Rabu, 15 Desember 2010

...LELAKI PILIHAN...







ehemm … Lelaki Pilihan Siapa laki-laki pilihan para wanita muslimah untuk menjadi pendamping hidup? Seorang pejabat, hartawan, atau si wajah tampan? Bisa jadi itu semua bukan pilihan utama dan lebih menjatuhkan pilihannya pada laki-laki dengan syarat ketinggian taraf keimanan, ibadah serta aktifitas sosial dan dakwah yang lebih darinya. Ataukah cukup yang biasa-biasa saja dan setara bahkan lebih rendah dari dirinya dengan catatan selama ia masih beragama Islam. Pilihan-pilihan itu sering mengemuka seiring dengan rencana dan keinginan seorang wanita untuk menempuh jalinan rumah tangga. Sebab, konon saat ini semakin sulit mencari laki-laki ideal dan “jempolan”. Tentu bukan karena timpangnya perbandingan jumlah laki-laki dan wanita. Namun lebih dimungkinkan karena semarak aktifitas keislaman lebih berkembang di kalangan wanita muslimah dibandingkan laki-laki, meski hal itu masih perlu dilakukan verifikasi dengan data statistik yang benar.

Yang menjadi pertanyaan sekarang adalah wajarkah seseorang wanita mensyaratkan kadar keimanan (agama) yang lebih tinggi atas calon suaminya? Nikah adalah ikatan paling kuat dan kekal antara dua jenis insan . Ia pun banyak membawa hal-hal yang lebih positif bagi seseorang daripada hidup membujang. Jiwa perlu diikat dengan pengikat yang kuat lagi kokoh. Pengikat ini adalah aqidah. Karena hanya aqidah yang dapat mengarahkan hidup seseorang, menyetir hati, pikiran dan perasaannya, serta menanamkan pengaruh yang paling berkesan, kemudian menentukan jalan kehidupan mereka.

Dalam kaitan inilah, para ulama bersepakat atas haramnya seorang wanita muslim mengawini laki-laki kafir, baik kafir musyrik ataupun kafir kitabi. Hal itu juga ditegaskan Allah SWT dalam firman-Nya, “… dan janganlah kamu menikahkan orang musyrik dengan wanita beriman sebelum mereka beriman. Sesungguhnya budak yang mu’min lebih baik dari seorang musyrik walaupun ia menarik hatimu …” (QS/ Al-Baqarah:221). Secara teoritis, tabiat wanita akan cenderung mengikuti suaminya.
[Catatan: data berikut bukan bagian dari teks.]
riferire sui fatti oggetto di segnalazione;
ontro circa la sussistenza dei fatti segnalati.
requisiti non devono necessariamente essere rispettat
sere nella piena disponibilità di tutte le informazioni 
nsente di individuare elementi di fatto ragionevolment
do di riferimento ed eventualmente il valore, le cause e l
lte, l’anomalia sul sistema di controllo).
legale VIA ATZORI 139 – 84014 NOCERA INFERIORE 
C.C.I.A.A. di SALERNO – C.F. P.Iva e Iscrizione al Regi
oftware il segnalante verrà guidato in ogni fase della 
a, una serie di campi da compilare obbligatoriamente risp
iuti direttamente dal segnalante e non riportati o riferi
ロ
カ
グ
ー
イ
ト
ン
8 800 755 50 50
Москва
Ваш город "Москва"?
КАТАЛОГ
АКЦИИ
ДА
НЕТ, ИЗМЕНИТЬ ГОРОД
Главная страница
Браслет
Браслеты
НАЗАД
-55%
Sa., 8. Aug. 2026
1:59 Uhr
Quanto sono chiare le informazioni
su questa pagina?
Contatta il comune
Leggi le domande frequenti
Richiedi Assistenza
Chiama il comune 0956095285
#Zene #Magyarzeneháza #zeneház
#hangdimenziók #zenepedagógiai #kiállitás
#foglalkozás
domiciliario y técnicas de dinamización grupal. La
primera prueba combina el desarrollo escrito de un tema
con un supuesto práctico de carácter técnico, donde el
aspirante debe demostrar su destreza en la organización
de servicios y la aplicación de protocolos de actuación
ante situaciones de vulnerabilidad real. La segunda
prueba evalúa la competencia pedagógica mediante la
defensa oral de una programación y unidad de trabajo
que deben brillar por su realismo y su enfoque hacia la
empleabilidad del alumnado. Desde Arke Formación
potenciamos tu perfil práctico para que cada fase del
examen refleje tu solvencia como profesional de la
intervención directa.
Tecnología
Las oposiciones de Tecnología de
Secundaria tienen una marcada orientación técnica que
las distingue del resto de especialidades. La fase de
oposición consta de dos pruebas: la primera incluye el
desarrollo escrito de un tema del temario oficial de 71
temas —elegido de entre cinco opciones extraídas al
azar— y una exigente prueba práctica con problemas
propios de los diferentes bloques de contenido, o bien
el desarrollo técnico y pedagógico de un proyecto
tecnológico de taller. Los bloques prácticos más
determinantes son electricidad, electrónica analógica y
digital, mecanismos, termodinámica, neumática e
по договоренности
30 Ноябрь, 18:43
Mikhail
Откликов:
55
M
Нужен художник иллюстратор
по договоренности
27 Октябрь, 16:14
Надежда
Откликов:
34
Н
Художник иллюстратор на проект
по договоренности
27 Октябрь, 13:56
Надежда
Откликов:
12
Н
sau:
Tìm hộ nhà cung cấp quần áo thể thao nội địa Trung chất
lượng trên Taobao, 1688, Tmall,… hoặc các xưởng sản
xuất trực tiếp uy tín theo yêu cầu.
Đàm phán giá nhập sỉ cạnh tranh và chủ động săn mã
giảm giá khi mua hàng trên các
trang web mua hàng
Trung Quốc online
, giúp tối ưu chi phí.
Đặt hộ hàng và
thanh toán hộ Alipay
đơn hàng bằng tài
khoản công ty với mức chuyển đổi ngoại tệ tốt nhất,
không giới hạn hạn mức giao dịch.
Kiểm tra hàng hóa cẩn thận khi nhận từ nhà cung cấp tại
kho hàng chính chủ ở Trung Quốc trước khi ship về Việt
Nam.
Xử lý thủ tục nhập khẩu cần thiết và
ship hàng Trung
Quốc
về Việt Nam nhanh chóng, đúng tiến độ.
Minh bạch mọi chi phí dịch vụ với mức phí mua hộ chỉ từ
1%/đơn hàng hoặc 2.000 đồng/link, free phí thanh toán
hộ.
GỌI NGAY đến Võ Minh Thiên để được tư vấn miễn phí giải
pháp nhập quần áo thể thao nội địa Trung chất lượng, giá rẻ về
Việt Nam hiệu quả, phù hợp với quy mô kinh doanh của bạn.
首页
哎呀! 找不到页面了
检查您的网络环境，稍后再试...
Sementara dalam sistem Islam, kepala keluarga adalah suami. Hal ini mencerminkan bahwa kondisi calon suami yang lebih mapan dan tinggi keimanannya menjadi satu syarat yang tidak bisa diabaikan.

Sementara itu, ada kecenderungan laki-laki muslim untuk (sengaja atau tidak) menunda pernikahan dengan beragam alasan. Studi, karir, masalah ekonomi, ingin lebih mendahulukan kepentingan keluarga dan berbagai alasan lainnya. Kondisi tersebut sesungguhnya justru sangat kontradiktif dengan keadaan yang dialami para muslimah. Bagi para wanita muslimah yang memahami konsep Islam secara baik, yang menjadi ukuran utama adalah kadar ketaqwaan dan tingkat keimanan dari calon suami. Sementara harta, jabatan, penampilan fisik dan latar belakang menjadi tidak lebih diutamakan meski tidak pula menampik hasrat untuk mendapatkan yang ‘lebih’ dari semua persyaratan itu. Artinya, keinginan untuk mendapatkan suami dengan penampilan menarik, harta yang cukup ditopang jabatan yang menjanjikan menjadi tidak lebih penting bagi seorang wanita muslimah jika syarat utamanya, yakni kadar keimanan dan akhlaq yang baik tidak dimiliki oleh calon pendampingnya.




Banyak wanita muslimah saat ini yang berpendapat bahwa tidak ada salahnya untuk memperoleh pendamping hidup yang sholeh, tampan, cukup harta dan berpendidikan. Pendapat itu tidak salah, namun juga tidak menjadi benar jika itu menjadi alasan untuk menolak setiap laki-laki sholeh yang datang karena tidak memenuhi syarat lainnya.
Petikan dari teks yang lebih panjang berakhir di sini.